In any event, this frenzied, crazed, fulfilling, maddening, emotionally overloaded month came to something of a culmination last night, in a church on the east side, within a stone's throw of JCU, and again the Jesuits played a central role.

As my oldest, Miguel as I called him, waited in line in the back of the church to file into the Church of the Gesu (or Jesus in Latin) to receive their diplomas signifying their 8th grade graduation, I quietly slipped back with a camera to drink in the sight. As I saw that boy-man standing confident and erect in his smart blue blazer that his mom found at rock bottom rates (but looking for all the world like it came off the rack from Brooks Brothers), wearing my own borrowed yellowish tie, I was nearly overcome with joy and pride and awe. For a moment, I almost had to gasp for air as I tried to choke back welling tears so I wouldn't even put a dent in his sublime enjoyment of the moment, written all over his face. And a moment later, learning that he and a classmate were chosen to say a quick word of welcome to the giant audience, I did lose it.
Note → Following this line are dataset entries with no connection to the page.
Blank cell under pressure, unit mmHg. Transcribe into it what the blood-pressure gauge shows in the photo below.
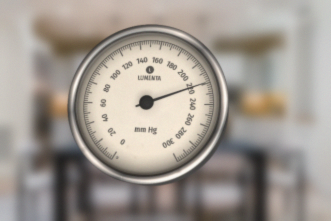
220 mmHg
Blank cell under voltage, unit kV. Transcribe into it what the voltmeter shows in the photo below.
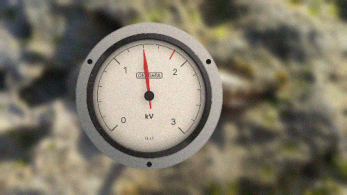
1.4 kV
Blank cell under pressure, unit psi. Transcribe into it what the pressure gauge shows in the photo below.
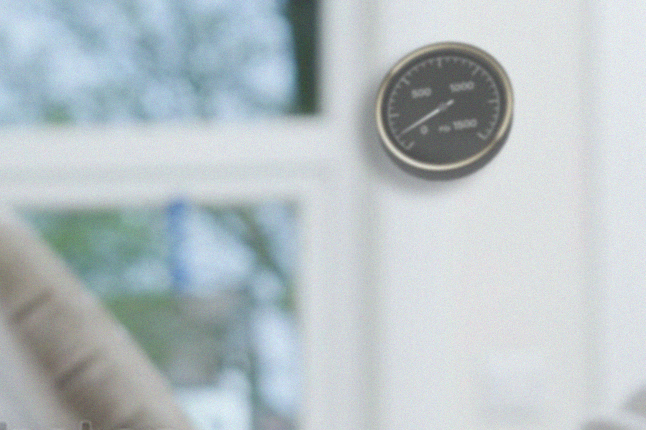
100 psi
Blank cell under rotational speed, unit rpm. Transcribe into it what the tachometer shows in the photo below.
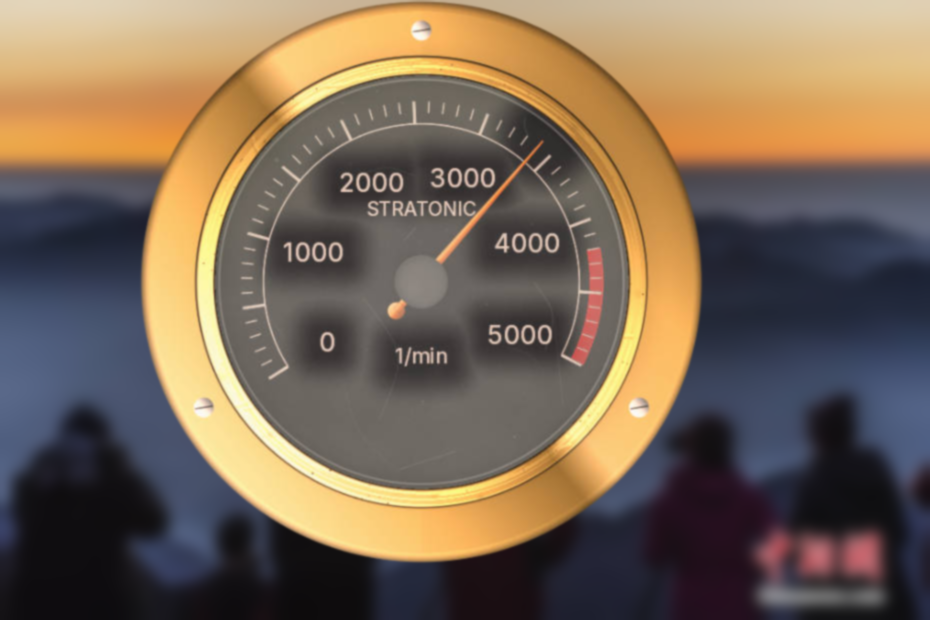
3400 rpm
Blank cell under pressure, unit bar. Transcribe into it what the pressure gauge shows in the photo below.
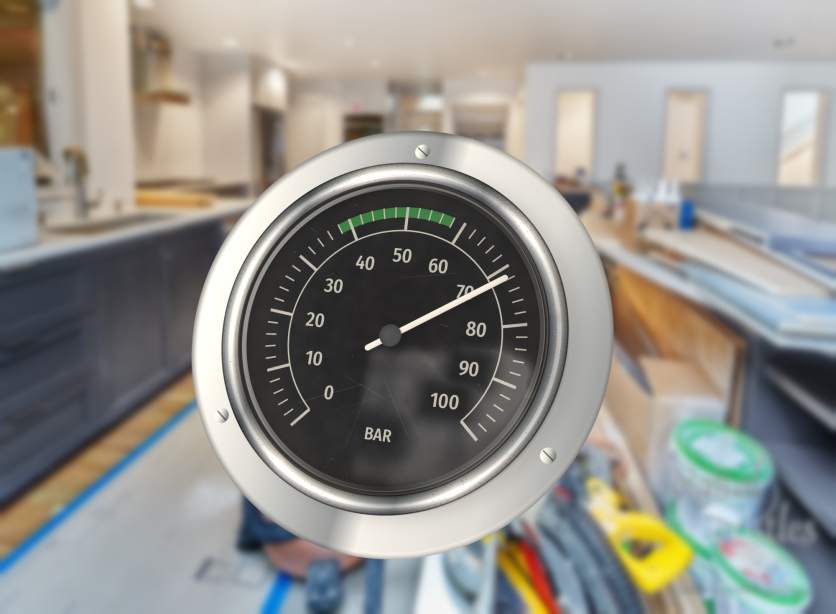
72 bar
And as Fr. Snow--the young Jesuit priest who always reaches out and touches the kids and compells their attention with his deft blend of personal storytelling and narrative flair, using stock characters from his childhood or even G.I. Joe dolls for show and tell as the situation requires--began his sermon, the audience grew quiet and leaned in to listen.
"Go out into the world, as the best that Gesu has to offer, and be men and women for others," he said.
And in that moment of pride and power and possibility, I felt humbled by the rushing force of the realization that this month full of highs and lows, joys and exciting new ventures, had just ended on the highest, most appropriate note possible.